Parvati and Padma aren't identical anymore. They each wear their own scars; Parvati's cheek is rippled with a burn scar, Padma's chin and lower lip twisted and gnarled with some dark curse.
They stand nose to nose, still mirroring each other.
The masterpiece of the collection is the last one Dennis ever takes, years after the collection is put on display. People roar when it joins the display. How dare you, he doesn't belong with heroes!
Draco Malfoy sits in the center, pale skin and hair white against the black backdrop, head bowed over his bared left forearm. There's only a scar there…faint, barely visible, the twisted black traded away for twisted white tissue.
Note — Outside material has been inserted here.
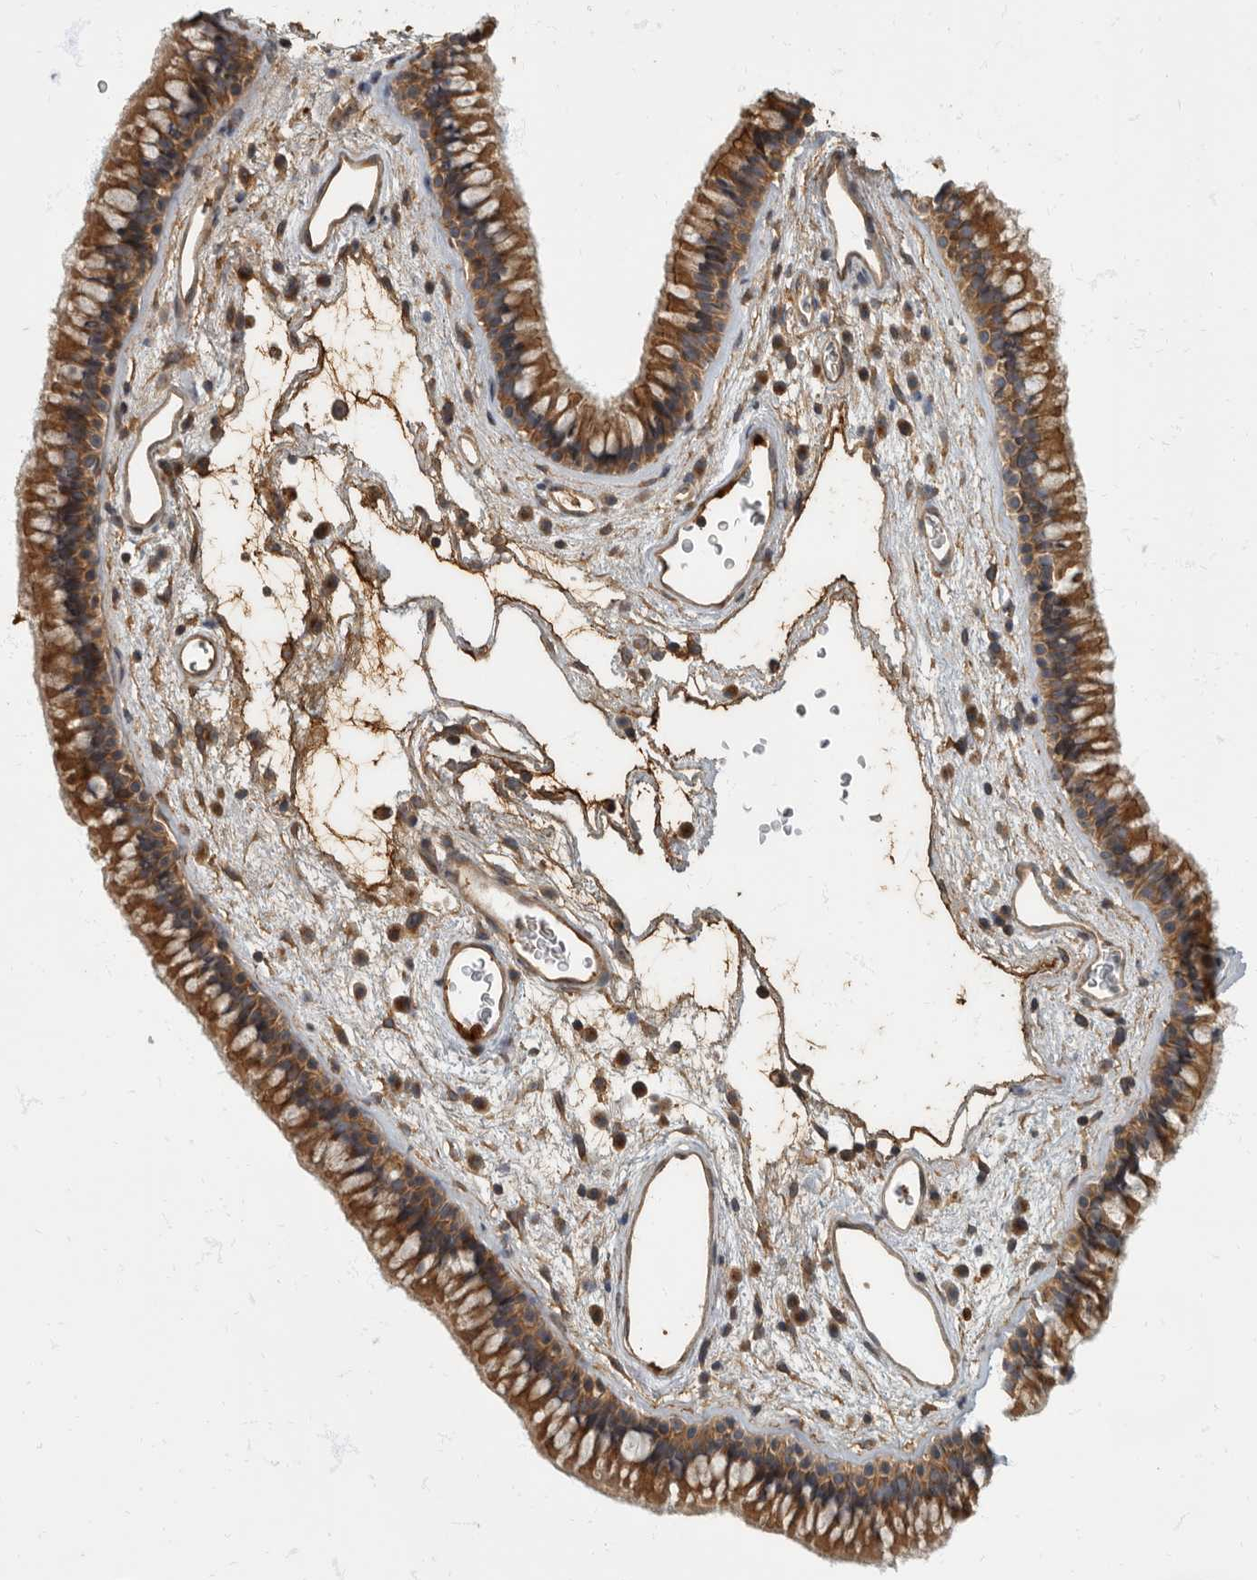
{"staining": {"intensity": "moderate", "quantity": ">75%", "location": "cytoplasmic/membranous"}, "tissue": "nasopharynx", "cell_type": "Respiratory epithelial cells", "image_type": "normal", "snomed": [{"axis": "morphology", "description": "Normal tissue, NOS"}, {"axis": "morphology", "description": "Inflammation, NOS"}, {"axis": "topography", "description": "Nasopharynx"}], "caption": "A brown stain shows moderate cytoplasmic/membranous staining of a protein in respiratory epithelial cells of benign human nasopharynx. (Brightfield microscopy of DAB IHC at high magnification).", "gene": "DAAM1", "patient": {"sex": "male", "age": 48}}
Dennis thinks it was Astoria's idea; she'd been to the gallery a few weeks before she contacted Dennis to offer the shoot. She'd been hugely pregnant at the time; when they come to his studio, she has a newborn cradled in her arms and Draco is lugging a diaper bag over his shoulder.
Draco balks a little when Dennis asks him to sit. Astoria is firm.
"For your son, Draco." His eyes meet hers, and there's a current between them and Dennis truly wishes his camera hadn't been across the room at the moment because that's the photograph he really wants. Malfoy, collapsed on the chair, looks in supplication and regret up at his wife and child. An exhausted Astoria with her days-old son in her arms looks back. Go on.
He tries to look arrogant, but there are circles under his eyes and he just looks tired and there's a shadow of shame lurking somewhere underneath.
When he's done (it's a quick photo, and he knows it's the one) Draco stands and gathers up his things and leaves immediately, his patience with the whole affair spent.
Astoria thanks him while Draco waits in the hall and then she goes, her son drooling onto her expensive robes, asleep and open-mouthed against her chest. She has a very kind smile.
People clamor for another collection, but all of the inspiration is gone. Dennis almost thinks it was Colin's work, really, that he left it all in the camera for him to find.
He puts Colin's camera away after the Malfoys have left and that's the end of it all.